A l’international, l’Organisation internationale de la Francophonie a salué l’initiative, rappelant que la diversité linguistique est une richesse mondiale. Des échanges sont en cours pour financer des bourses destinées à de jeunes chercheurs congolais souhaitant documenter les chants, le folklore et les rites gangulu.
Perspectives et responsabilité collective
Le défi est vaste : il faudra former des enseignants, adapter les examens et surtout convaincre les parents de parler gangulu dès le berceau. « La transmission commence autour du feu, pas seulement à l’école », rappelle la cheffe traditionnelle Nkissi Mavoua, invitée de la cérémonie.
Pour beaucoup, la revitalisation d’une langue dépasse la culture.
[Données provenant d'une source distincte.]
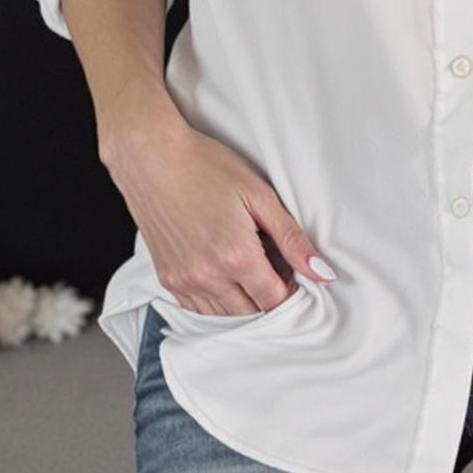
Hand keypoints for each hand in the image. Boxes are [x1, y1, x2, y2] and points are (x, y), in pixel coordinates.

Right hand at [102, 106, 334, 315]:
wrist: (150, 156)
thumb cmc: (204, 167)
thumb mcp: (259, 196)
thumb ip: (292, 239)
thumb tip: (322, 273)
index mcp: (237, 257)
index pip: (276, 301)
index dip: (290, 290)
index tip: (290, 272)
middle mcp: (209, 276)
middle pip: (253, 313)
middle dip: (267, 297)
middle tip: (268, 264)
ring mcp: (185, 281)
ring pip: (226, 315)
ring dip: (243, 301)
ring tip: (244, 265)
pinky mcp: (167, 279)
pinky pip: (199, 309)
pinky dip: (217, 300)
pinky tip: (221, 273)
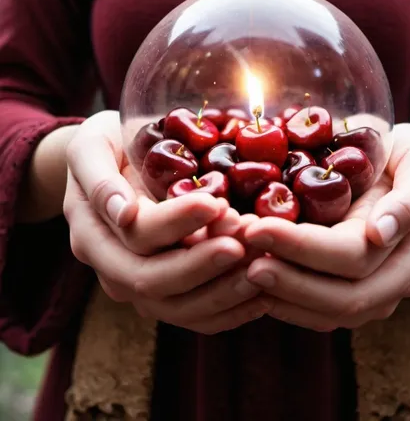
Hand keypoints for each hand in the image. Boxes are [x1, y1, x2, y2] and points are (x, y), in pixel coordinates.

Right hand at [64, 110, 266, 333]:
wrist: (113, 171)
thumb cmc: (107, 149)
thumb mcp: (92, 147)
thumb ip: (99, 178)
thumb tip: (123, 213)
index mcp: (93, 234)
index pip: (138, 236)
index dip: (178, 223)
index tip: (217, 203)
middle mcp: (114, 269)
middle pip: (157, 281)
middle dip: (206, 262)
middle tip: (248, 238)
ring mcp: (141, 287)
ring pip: (180, 308)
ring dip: (224, 290)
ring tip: (261, 262)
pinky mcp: (168, 295)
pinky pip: (197, 317)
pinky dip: (231, 310)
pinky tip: (263, 294)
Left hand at [243, 123, 409, 331]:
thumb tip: (381, 234)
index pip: (354, 256)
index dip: (304, 247)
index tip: (259, 228)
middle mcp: (399, 278)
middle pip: (344, 297)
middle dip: (288, 280)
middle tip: (242, 257)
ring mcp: (380, 291)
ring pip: (331, 314)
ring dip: (284, 297)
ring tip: (242, 271)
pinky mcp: (358, 293)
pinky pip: (323, 314)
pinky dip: (288, 303)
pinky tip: (258, 285)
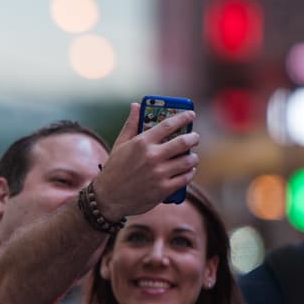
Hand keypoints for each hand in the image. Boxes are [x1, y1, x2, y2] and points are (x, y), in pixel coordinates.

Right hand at [91, 103, 198, 221]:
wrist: (108, 197)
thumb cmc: (114, 169)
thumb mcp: (120, 144)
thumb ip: (131, 124)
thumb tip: (135, 105)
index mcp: (141, 142)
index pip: (168, 125)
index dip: (183, 118)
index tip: (191, 114)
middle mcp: (152, 156)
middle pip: (183, 142)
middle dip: (193, 138)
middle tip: (195, 137)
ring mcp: (159, 174)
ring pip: (187, 161)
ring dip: (193, 158)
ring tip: (192, 157)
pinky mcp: (163, 189)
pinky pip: (185, 178)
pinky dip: (190, 173)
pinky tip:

Elle s’inscrit dans la dynamique de développement locale : tourisme communautaire, artisanat certifié, filières agricoles valorisant les savoirs endogènes. « La langue, c’est aussi l’économie de demain », estime le sociologue Guy-Roger Nganga.
En marge de la sortie officielle, plusieurs start-up congolaises spécialisées dans les applications éducatives ont proposé de développer un module interactif en réalité augmentée. Les discussions se poursuivent pour lancer un prototype avant la fin de l’année.
À l’issue de la cérémonie, les tambours ont retenti, rappelant que chaque battement prolonge un héritage. Le pari de l’Aplcg repose désormais sur l’adhésion de tous, du village à la diaspora. Car préserver une langue, c’est tisser un futur commun à voix multiples.